We aim to have a clear image on the childcare system in Romania and we want to know what the assembly of services is for children in state care. We will audit each county social services HQ. The data collection lasts six weeks (spread over July-August-September). In September, we will do the data analysis and synthesis, and in the beginning of October we will have the conclusions and the final report. We will know exactly how many children are still institutionalised, how many old style institutions still exist, how they are organised, how many alternative servcies have been developed in each county, what is the organisational capacity of childcare social services, how much money comes in the system and how it is spent. The data is to be collected on the basis of three questionannaires (one on the analysis of old institutions, be them renovated or not, a second on overall institutional capacity, and a third on finance).

What is new: the children in institutions are directly involved. Their opinion is important for the audit, as well as their suggestions for the system they would want to have. The participants in the audit (managers of social services) will bring their ideas on the table, with their suggestions for a better social system, and these proposals will shape a stand-alone component of the national audit. This exploratory initiative is intended as a constructive contribution for the improvement of social services in the country.

On the basis of the audit results, we will draft the detailed plan for the closure of all state institutions for children in the next few years and we will elaborate a public policy aimed at preventing child abandonment.
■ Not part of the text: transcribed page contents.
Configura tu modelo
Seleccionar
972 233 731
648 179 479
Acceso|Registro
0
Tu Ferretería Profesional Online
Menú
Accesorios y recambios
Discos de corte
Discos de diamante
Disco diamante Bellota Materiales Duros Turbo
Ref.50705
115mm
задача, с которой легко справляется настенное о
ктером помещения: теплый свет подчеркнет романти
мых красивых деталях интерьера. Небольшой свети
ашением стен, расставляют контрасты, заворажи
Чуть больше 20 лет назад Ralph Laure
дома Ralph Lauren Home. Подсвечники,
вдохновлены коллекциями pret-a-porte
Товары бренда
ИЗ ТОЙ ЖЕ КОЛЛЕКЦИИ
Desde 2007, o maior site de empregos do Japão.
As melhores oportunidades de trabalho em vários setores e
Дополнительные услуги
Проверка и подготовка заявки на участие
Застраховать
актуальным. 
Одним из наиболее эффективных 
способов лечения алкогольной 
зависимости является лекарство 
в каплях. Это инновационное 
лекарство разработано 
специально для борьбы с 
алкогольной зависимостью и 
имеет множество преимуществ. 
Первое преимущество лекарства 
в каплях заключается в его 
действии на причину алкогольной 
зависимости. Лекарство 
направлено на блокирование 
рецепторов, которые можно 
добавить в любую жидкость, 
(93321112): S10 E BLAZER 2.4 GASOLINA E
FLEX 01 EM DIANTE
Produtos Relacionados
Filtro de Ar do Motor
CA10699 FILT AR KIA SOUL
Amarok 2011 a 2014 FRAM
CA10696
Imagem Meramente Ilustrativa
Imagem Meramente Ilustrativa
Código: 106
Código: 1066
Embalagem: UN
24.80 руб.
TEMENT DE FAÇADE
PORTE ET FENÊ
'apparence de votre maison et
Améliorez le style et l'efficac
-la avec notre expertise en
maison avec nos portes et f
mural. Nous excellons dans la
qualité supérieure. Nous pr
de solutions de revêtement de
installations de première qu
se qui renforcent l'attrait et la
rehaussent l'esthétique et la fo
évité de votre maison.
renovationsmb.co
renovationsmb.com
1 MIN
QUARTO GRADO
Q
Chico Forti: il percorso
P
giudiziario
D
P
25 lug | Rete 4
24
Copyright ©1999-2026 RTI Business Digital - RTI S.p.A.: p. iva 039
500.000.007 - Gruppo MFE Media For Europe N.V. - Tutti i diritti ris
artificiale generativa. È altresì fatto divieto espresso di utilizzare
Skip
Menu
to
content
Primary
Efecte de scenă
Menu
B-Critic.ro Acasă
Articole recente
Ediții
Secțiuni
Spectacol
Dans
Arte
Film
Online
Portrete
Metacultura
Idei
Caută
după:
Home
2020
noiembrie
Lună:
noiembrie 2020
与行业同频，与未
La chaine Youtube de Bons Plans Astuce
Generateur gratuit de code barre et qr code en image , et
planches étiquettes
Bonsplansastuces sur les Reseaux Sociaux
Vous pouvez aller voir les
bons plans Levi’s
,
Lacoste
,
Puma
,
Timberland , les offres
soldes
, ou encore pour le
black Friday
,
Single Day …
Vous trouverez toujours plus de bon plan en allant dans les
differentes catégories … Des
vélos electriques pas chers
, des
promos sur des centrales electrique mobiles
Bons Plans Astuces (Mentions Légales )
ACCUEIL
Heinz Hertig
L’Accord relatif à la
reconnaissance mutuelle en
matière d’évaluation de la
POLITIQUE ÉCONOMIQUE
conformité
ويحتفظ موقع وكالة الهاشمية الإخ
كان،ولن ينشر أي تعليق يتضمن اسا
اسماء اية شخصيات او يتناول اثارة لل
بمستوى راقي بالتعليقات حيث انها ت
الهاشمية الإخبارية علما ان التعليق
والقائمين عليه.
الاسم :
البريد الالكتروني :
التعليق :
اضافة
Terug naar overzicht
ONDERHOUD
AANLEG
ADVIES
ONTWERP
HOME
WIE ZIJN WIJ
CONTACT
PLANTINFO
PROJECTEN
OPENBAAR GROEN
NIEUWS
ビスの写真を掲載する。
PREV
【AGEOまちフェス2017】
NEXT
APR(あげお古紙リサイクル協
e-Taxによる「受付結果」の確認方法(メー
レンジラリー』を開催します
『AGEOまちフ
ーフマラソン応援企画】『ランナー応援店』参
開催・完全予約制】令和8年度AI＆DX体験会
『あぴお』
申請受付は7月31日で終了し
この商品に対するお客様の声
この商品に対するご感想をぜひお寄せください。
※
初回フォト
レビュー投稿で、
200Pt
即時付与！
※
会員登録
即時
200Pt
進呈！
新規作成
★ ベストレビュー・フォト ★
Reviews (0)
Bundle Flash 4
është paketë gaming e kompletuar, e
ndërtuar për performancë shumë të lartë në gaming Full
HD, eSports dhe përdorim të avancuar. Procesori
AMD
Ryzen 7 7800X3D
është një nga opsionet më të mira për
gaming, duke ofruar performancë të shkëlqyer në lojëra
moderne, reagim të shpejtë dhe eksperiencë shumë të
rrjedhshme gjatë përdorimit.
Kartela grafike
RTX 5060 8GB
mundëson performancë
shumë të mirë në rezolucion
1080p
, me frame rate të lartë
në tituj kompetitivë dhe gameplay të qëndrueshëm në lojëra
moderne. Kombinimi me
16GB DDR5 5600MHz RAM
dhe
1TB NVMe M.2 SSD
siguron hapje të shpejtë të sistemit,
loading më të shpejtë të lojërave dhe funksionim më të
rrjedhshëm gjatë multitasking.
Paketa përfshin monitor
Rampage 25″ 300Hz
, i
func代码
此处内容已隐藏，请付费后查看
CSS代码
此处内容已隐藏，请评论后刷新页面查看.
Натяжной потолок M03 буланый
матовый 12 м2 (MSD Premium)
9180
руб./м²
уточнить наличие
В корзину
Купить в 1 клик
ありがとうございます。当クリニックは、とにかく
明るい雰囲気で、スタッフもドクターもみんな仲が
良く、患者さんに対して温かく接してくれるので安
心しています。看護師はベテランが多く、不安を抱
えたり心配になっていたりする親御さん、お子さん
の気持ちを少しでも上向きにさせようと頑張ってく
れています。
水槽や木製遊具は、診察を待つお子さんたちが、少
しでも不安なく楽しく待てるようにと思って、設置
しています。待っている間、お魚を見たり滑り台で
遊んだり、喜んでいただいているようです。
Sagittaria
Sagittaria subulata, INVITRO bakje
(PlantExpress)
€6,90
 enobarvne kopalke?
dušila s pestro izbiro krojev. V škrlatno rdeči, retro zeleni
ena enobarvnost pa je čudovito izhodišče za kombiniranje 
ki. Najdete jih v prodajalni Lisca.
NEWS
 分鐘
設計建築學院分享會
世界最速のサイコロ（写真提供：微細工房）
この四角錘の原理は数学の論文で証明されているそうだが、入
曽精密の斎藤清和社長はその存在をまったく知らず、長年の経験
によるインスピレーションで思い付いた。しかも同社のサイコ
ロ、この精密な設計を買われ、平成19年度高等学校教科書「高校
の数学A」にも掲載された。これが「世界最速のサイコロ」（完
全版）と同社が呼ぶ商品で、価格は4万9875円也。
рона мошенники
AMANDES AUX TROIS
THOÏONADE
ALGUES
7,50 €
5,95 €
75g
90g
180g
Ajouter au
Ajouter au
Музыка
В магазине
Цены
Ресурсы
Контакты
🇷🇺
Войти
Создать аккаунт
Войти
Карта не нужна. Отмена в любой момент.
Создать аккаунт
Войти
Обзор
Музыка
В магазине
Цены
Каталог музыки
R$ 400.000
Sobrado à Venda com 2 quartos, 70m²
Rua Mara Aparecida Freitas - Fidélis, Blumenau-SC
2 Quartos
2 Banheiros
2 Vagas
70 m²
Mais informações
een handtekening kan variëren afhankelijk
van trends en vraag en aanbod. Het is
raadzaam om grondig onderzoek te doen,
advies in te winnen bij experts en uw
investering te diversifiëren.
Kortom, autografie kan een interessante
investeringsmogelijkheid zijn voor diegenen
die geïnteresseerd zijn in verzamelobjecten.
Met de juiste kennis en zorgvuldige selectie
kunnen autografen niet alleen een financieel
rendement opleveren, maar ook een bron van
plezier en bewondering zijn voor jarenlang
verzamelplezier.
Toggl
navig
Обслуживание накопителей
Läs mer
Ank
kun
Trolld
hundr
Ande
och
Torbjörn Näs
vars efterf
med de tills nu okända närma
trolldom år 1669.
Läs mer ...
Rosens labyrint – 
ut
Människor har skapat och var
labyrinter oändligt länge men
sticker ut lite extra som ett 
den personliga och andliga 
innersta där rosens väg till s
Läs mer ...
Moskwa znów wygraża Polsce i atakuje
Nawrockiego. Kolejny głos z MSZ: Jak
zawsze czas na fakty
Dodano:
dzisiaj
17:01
Social Benefits: A Reason for Laziness

Social benefits in our country are a sort of "one-in-all" solution for sorting out all social problems needy families have. Let us just give money to everybody, just the same. It is easier and quicker. In fact, the method puts a lot of wood on fire: instead of supporting those families who want to become independent after a difficult time (either because they do not have a job, or a place to live in, or another reason) - it helps people who need just one more reason not to work. Those who benefit from a range of allowances manage to get around 400 RON per month, without moving one finger. So how can we come and suggest they get hired for 500 RON a month? They tell us it is better to stay home for 400 RON, than work for just 100 more. And that is how, once we talk to employers, firms, companies, after we convince them and we think we sort their problems out, they refuse to get the job. And in the same way, the state pays money from the contributions of the few who work, to the many who live on the contributions paid by employees.

The solution is the change in the framework of allocating social benefits, so as to encourage those who have the will to work for sustaining their families. The solution is to diversify the way in which the state grants the money to the needy ones, so as the money reaches those who "need the stick just to be able to fish themselves", and not to those who "want others to fish instead of themselves", as the saying goes.

I think a flexible approach to preventing child abandonment, by diversifying and customising financial allowances, based on the needs of each family - would lead to a more efficient usage of the money the state pays as social benefits.